Wallaroo, SA · Puppy Training
Pip and the Puppy — Wallaroo Multi-Dog Household From Chaos to Calm
Before
Pip and a four-month-old puppy were barking and getting under Pauline's feet from the moment she arrived.
After
By the end of the four-hour consultation, both dogs were settled on their beds while someone knocked at the door.
This Wallaroo household had two dogs running the floor — Pip and a four-month-old puppy. The pattern is the one I see most often in multi-dog homes, particularly when one dog is still in puppy adolescence. The dogs feed each other's arousal, the household tries to manage the noise rather than address the cause, and the small daily moments — visitors, mealtimes, doorbells, dog walks — get progressively chaotic.

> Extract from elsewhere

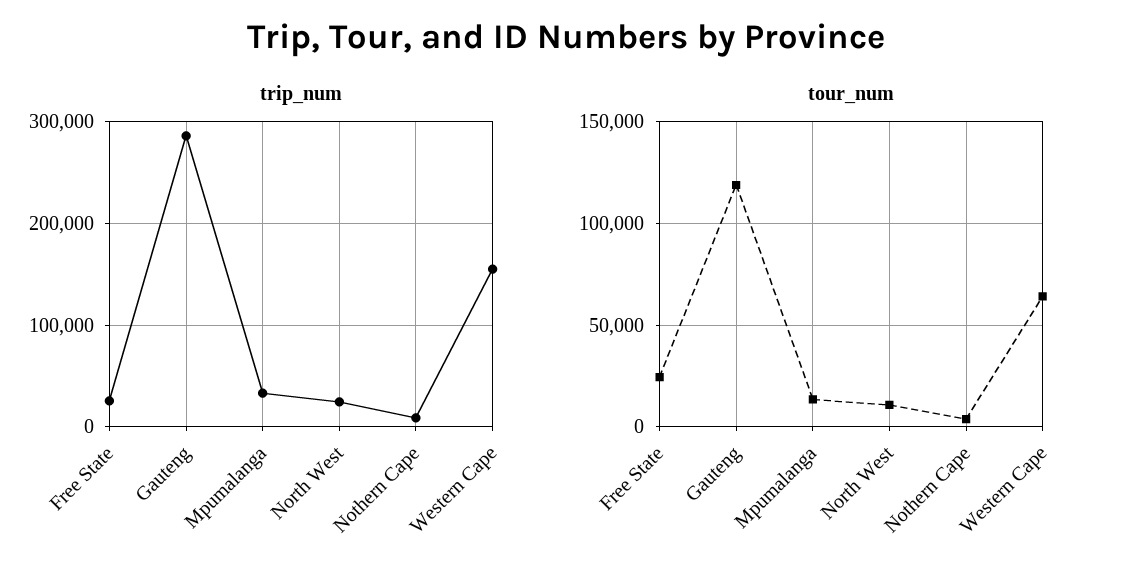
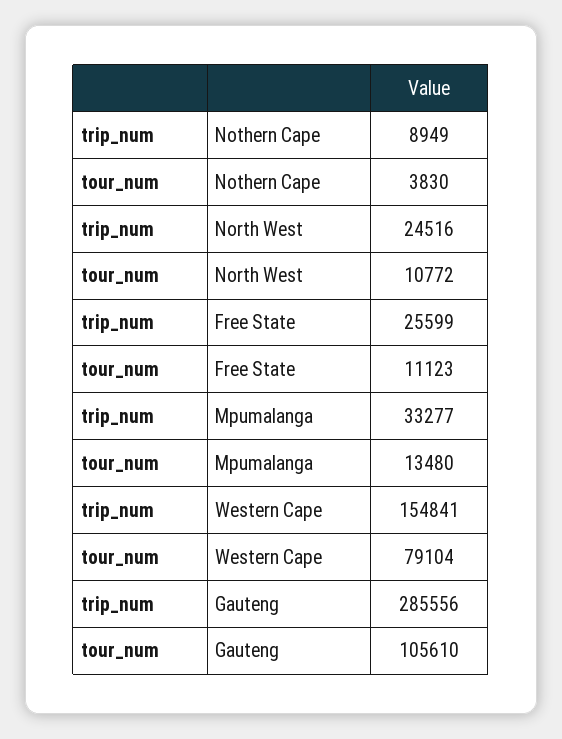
tour_num, Free State: 25000 -> 11123
tour_num, Gauteng: 120000 -> 105610
tour_num, Western Cape: 65000 -> 79104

When I first walked in, both dogs were barking and getting under my feet. By the standard of multi-dog households I work, this was actually within normal range — not aggressive, not dangerous, just two under-led dogs in over-arousal mode. The four-hour consultation moved through the standard structure: read the household first, install the leadership pattern with everyone in the room, then put it into practice with the dogs back in.
The four-month-old puppy is the important detail. Multi-dog work involving a puppy gets done differently. The puppy is still inside the imprint window for household leadership, so we can shape what's coming — not just what's already there. The older dog learned that the new household pattern was now the household pattern. The puppy learned it was the pattern from the start.
By the end of the session, when there was a knock at the door and I walked back into the lounge room, both dogs were on their beds, settled, no barking. The change wasn't about training new commands. It was about the household pattern being clear enough that the dogs didn't need to handle the moment themselves. Multi-dog households can land here fast when the leadership work goes in cleanly the first time.